In 1924, the federal government funded enormous concrete arrows to be built every 10 miles or so along established airmail routes to help the pilots trace their way across America at night.
Each was built connected to a 50 foot tall tower with a rotating light and a rest house for the folks that maintained the generators and lights. This series of caches is placed to commemorate these lost pieces of American history.


The United States Postal Service first made the arrows in 1924. What? The Postal Service? Why did they make the arrows? In the early 1920s, airplanes hadn’t been around for very long. The Postal Service was experimenting with using airplanes to deliver mail. The Postal Service established routes along which to fly airmail. They called the routes “airways.” The Postal Service decided that pilots needed to be able to fly during both day and night to deliver the mail quickly. So they came up with the idea of building arrows and beacons. They built the towers in the middle of the concrete arrows. These giant arrows were the foundations for electrical beacons. The postal service hired people to turn on the beacons every night to guide airmail pilots flying airways in the dark. These people were a lot like lighthouse keepers.

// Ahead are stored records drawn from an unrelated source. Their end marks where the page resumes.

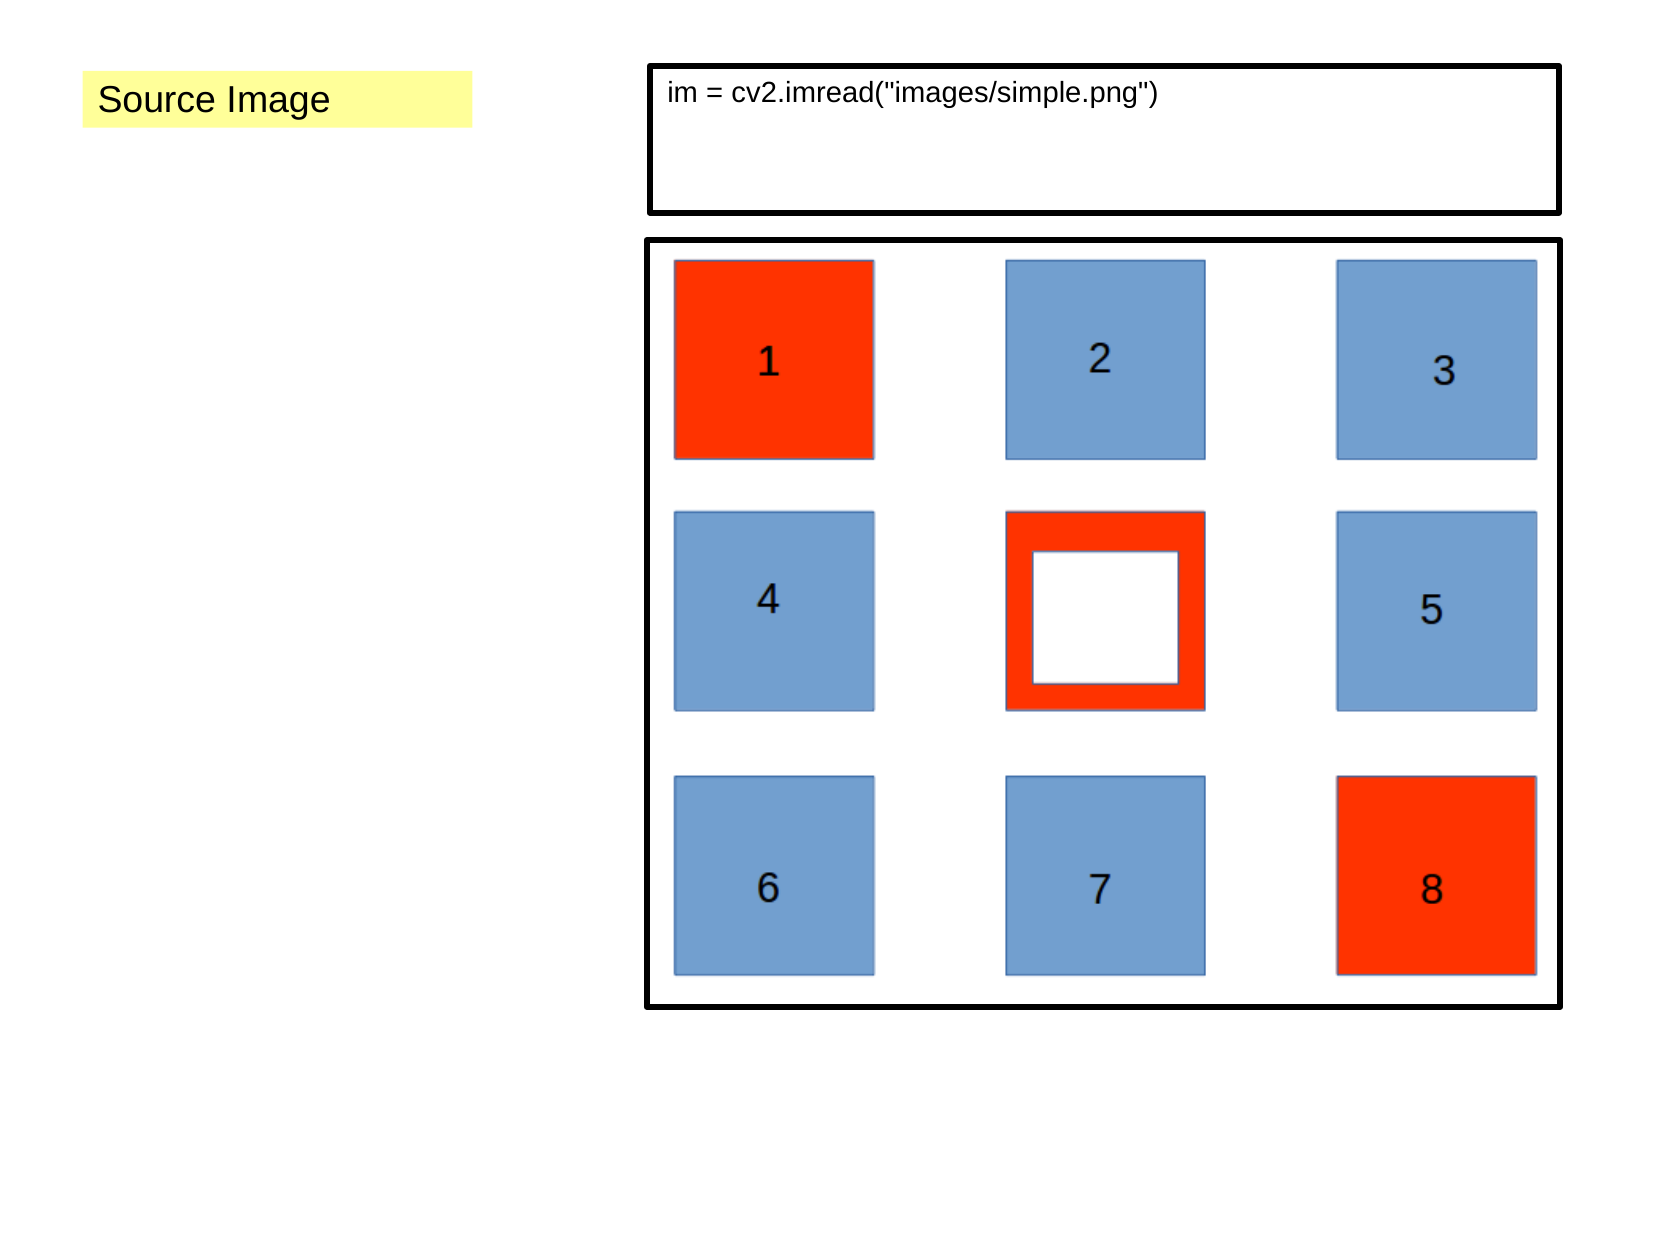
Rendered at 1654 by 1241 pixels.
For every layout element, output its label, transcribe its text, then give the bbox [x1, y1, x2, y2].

picture [649, 243, 1558, 1004]
text_box im = cv2.imread("images/simple.png") [649, 65, 1560, 213]
text_box Source Image [82, 70, 473, 128]
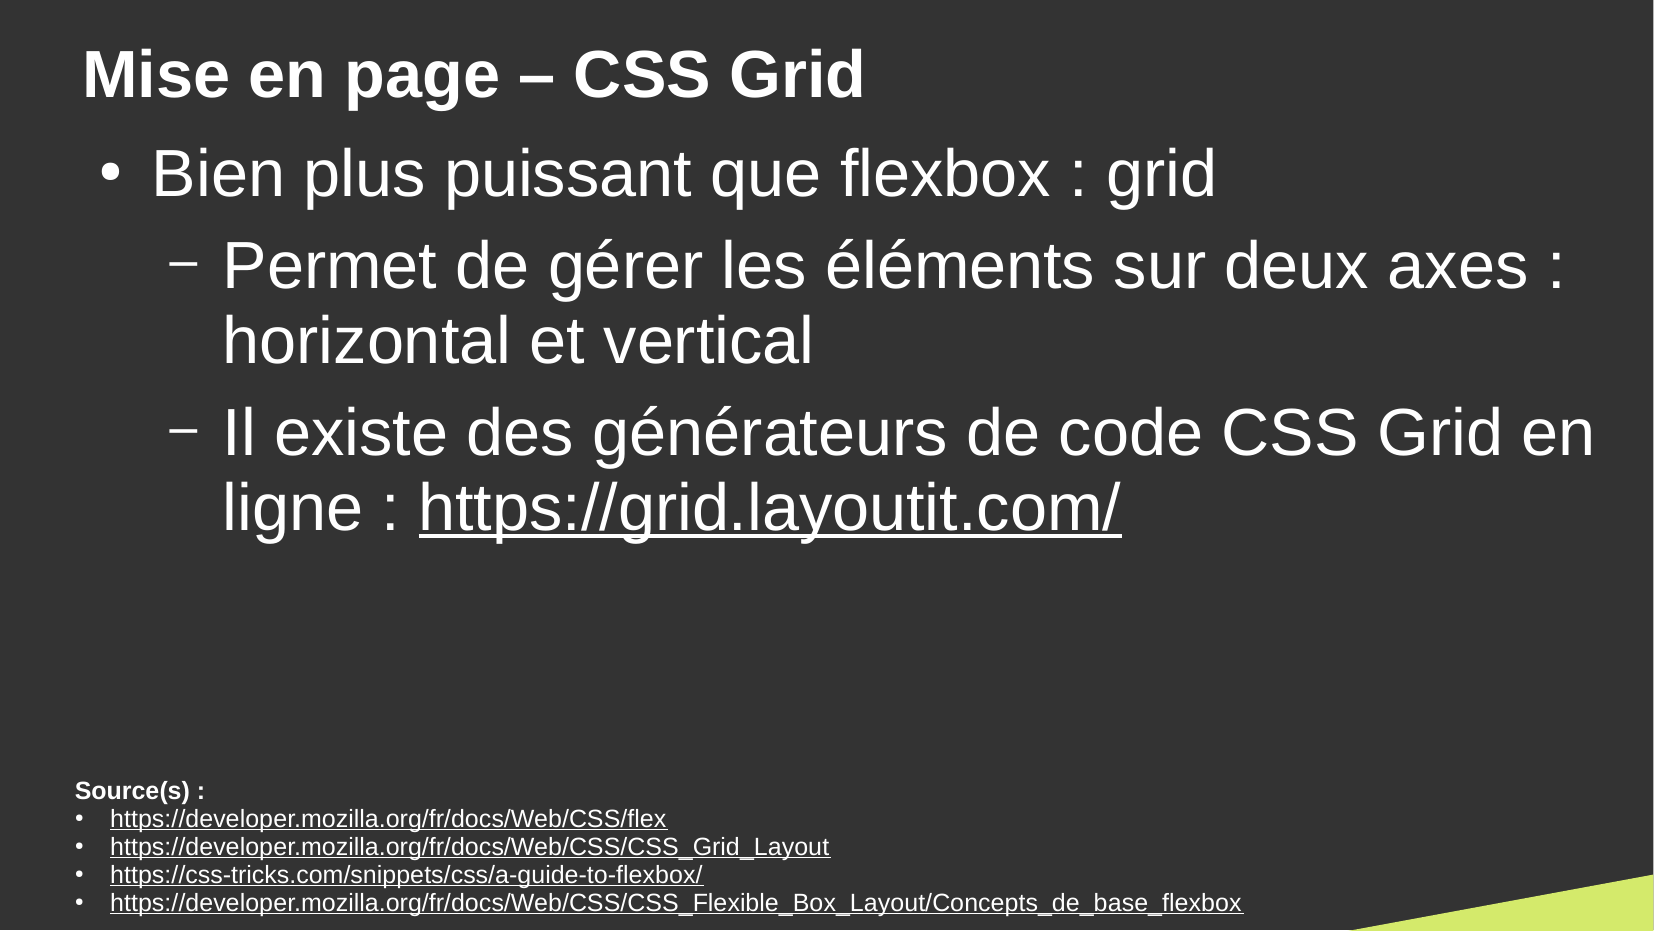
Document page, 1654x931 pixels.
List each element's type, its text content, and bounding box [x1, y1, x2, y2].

list Bien plus puissant que flexbox : grid Permet de gérer les éléments sur deux axes : horizontal et vertical Il existe des générateurs de code CSS Grid en ligne : https://grid.layoutit.com/ [80, 135, 1605, 647]
text_box [1347, 874, 1654, 931]
text_box Source(s) : https://developer.mozilla.org/fr/docs/Web/CSS/flex https://developer.mozilla.org/fr/docs/Web/CSS/CSS_Grid_Layout https://css-tricks.com/snippets/css/a-guide-to-flexbox/ https://developer.mozilla.org/fr/docs/Web/CSS/CSS_Flexible_Box_Layout/Concepts_de_base_flexbox [60, 769, 1546, 924]
title Mise en page – CSS Grid [82, 37, 1571, 114]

How far apart were the arrows? They placed the beacons about every ten miles along an airway. The beacons or lights sat on top of tall steel towers, between 20 and 87 feet high. The beacons were two, very bright lights (1,250,000 candlepower). They ran on electricity and rotated so that a pilot would see flashes. They were only 10 miles apart so that when a pilot arrived at one beacon, he could see the flashes of the next. Did the arrows all point the same direction? No. The arrows pointed towards the next beacon along the airway, so pilots could use them to stay on course during daylight hours. The towers and foundations were painted with bright colors (yellow and black or orange and white) so pilots could see them easily.

The department worried that beacons were not good enough to guide pilots during bad weather. Soon it experimented with radio and radar, since these might be more efficient methods of guiding pilots. As these methods improved, the department decommissioned the lighted beacons. The department removed most of them by the mid-1940s. They took down the steel towers to be used for other things in other places. They left the foundations to confuse future archaeologists that were born years after they were removed.

THE BEACON COORDINATES ARE ON PRIVATE PROPERTY AND THE OWNER DOES WANT ANYONE ATTEMPTING TO ACCESS IT!

Each beacon was given a name based on the Airmail Route it was pointing for, which beacon it was in the chain, and a Permanent Identifier (PID) name for tracking by the NGS.

This cache is placed near Beacon 1 of the Pueblo to Cheyenne airway.  The PID number of this beacon is JK1093, but the beacon itself has been destroyed.  The name of the beacon is mislabeled in the NGS database as Denver Albuquerque AWY BCN 1.  At the given coordinates, concrete remnants of the tower pad, caretaker shack, and generator shed were found.  This beacon location is on private property.  The property owner was generous enough to allow me access but does not want anyone trespassing and I ask that everyone respect his wishes.  However, I have provided coordinates for the concrete remnants.  These remnants are not all that obvious when viewed using Google Earth, but some of the outline can be seen.  I have also attached pictures of the concrete remnants.

An interesting piece of trivia is that the hill the beacon was located on is labeled as Beacon Hill on maps, and the nearby racetrack was once called the Beacon Hill Racetrack.  The current owner was not aware of the origin of these names.